▸ **Passage provided**
<<<<
She has been outspoken in her criticisms of Andrews’ integrity record, including over the government’s lack of action on key recommendations from her Operation Watts joint investigation with IBAC, tabled in July 2022.
This month Glass noted there had been few “signs of life” on reform, including the recommended establishment of a parliamentary ethics committee.
Labor has advanced on some integrity fronts, notably its 2016 widening of the jurisdiction of IBAC, widely regarded as a lame duck body in its original Baillieu-era form. It also introduced long-overdue reform of donation laws in 2018, which Andrews (disputably) claimed gave Victoria the toughest donations regime in the country.
In response to the furore over the Redlich letter early this year, the government also changed arrangements for the formerly Labor-dominated integrity committee, relinquishing its dominant position. The opposition and crossbench are now in majority via the new Green chair’s casting vote.
But Andrews’ arm was forced when the opposition and Greens threatened to join forces to demand an inquiry into Labor’s alleged suppression of the Redlich letter.
>>>>
▸ **Task instructions**
**1)** Rewrite the passage on Victorian integrity reform from "In response to" to "chair’s casting vote.", replacing "furore" with "controversy".
**2)** Extend the passage on Victorian integrity reform past its final sentence.
The records come from a separate, unrelated source.

▸ **Data under study**
<<<<
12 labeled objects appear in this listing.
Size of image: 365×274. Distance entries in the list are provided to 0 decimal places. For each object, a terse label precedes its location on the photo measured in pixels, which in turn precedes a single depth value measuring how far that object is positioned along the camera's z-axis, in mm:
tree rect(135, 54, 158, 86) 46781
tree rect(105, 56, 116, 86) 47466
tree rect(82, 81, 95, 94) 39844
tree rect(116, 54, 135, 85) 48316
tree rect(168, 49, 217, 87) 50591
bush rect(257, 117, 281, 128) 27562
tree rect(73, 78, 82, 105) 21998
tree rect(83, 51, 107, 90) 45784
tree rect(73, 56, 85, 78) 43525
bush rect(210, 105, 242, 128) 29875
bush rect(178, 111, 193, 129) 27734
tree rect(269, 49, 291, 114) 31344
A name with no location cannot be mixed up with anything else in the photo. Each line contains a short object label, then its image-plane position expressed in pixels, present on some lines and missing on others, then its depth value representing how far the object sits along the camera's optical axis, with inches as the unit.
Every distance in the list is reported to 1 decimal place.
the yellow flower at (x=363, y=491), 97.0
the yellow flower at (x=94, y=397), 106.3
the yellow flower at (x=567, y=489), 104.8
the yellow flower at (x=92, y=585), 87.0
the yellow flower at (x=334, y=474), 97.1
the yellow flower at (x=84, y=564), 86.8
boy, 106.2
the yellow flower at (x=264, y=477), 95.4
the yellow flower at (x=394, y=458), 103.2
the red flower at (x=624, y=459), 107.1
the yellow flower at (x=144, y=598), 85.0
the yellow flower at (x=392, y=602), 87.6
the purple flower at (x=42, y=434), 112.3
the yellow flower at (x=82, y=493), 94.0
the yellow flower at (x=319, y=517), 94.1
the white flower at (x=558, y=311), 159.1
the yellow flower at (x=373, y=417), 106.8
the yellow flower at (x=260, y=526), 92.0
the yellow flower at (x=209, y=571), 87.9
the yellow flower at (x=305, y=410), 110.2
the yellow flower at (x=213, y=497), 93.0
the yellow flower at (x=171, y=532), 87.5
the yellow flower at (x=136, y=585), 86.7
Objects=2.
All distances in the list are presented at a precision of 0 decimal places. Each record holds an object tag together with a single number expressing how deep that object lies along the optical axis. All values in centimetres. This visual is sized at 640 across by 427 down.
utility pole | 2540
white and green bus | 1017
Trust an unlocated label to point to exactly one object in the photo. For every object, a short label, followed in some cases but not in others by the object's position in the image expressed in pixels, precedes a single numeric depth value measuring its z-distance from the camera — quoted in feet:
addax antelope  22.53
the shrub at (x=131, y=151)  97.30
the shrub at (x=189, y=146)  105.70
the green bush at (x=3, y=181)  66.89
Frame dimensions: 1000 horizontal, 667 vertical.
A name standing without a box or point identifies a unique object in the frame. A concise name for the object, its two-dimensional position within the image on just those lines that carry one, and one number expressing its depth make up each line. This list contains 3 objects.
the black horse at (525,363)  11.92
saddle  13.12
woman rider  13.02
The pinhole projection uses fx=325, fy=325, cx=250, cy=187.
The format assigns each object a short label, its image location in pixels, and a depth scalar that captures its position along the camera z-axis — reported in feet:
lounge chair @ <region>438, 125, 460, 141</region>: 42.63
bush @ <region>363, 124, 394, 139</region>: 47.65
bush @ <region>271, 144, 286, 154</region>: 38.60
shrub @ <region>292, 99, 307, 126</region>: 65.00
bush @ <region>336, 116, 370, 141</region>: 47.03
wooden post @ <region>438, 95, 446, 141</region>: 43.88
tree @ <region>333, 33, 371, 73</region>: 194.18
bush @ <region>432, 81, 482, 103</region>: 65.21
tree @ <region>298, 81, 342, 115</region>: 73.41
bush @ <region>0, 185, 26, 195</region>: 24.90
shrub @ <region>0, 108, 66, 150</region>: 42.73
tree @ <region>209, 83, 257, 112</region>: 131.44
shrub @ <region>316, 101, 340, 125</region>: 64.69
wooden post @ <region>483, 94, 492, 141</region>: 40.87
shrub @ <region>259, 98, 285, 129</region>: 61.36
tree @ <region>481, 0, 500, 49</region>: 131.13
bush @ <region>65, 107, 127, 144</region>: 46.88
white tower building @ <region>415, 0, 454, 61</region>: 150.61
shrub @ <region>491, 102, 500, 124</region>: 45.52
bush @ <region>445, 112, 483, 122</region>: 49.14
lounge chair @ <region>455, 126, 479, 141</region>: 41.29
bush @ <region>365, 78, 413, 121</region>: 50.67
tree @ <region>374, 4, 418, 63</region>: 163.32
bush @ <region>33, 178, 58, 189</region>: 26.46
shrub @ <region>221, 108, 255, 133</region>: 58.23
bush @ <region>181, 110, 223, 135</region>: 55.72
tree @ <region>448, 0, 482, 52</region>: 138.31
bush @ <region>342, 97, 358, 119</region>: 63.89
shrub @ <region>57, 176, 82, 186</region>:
>>>>
▸ **Results for each task**
**1)**
In response to the controversy over the Redlich letter early this year, the government also changed arrangements for the formerly Labor-dominated integrity committee, relinquishing its dominant position. The opposition and crossbench are now in majority via the new Green chair’s casting vote.

**2)**
As has been so often the case, when it comes to integrity Andrews seemed dragged to, rather than a champion of, reform.
Andrews has resisted action on what Redlich calls “soft” or “grey corruption”, like the centralisation of executive power, the growing influence of advisers and staffers, and jobs for Labor mates.
Still outstanding is government action on a raft of integrity agency and experts’ calls, including the further tightening of rules around donations and lobbying and the further widening of IBAC’s jurisdiction.
And yet to be finalised is IBAC’s Operation Richmond, which is an investigation of negotiations between the government and the United Firefighters Union. If it is ever tabled, Richmond has the potential to be the most damaging of the IBAC investigations to date.